Segment Start: Given data
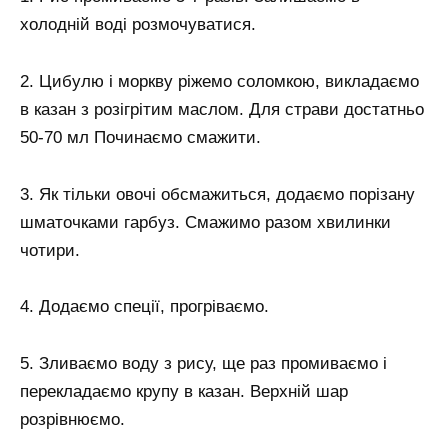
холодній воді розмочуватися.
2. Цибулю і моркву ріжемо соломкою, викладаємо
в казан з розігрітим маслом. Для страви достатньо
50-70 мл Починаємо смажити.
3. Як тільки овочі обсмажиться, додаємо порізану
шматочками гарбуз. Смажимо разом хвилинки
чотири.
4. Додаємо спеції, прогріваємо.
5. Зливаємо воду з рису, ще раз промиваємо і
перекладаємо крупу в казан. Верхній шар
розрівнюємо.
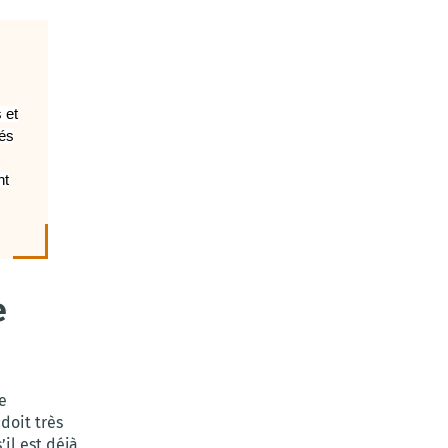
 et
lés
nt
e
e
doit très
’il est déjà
Segment End: Given data
Segment Start: Given data
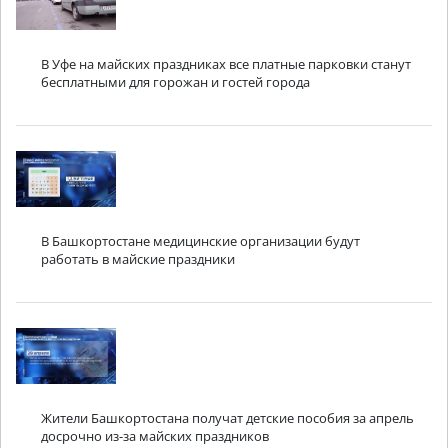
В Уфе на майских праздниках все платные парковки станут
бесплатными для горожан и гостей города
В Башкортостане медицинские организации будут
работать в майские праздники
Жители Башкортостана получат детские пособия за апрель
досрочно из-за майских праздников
Segment End: Given data
Assignment
Can you turn the part of the entries that opens with the line containing "холодній воді розмочуватися." and closes with the line containing "розрівнюємо.", both lines included, into a numbered list with any blank lines left out?

Written reply
1. холодній воді розмочуватися.
2. 2. Цибулю і моркву ріжемо соломкою, викладаємо
3. в казан з розігрітим маслом. Для страви достатньо
4. 50-70 мл Починаємо смажити.
5. 3. Як тільки овочі обсмажиться, додаємо порізану
6. шматочками гарбуз. Смажимо разом хвилинки
7. чотири.
8. 4. Додаємо спеції, прогріваємо.
9. 5. Зливаємо воду з рису, ще раз промиваємо і
10. перекладаємо крупу в казан. Верхній шар
11. розрівнюємо.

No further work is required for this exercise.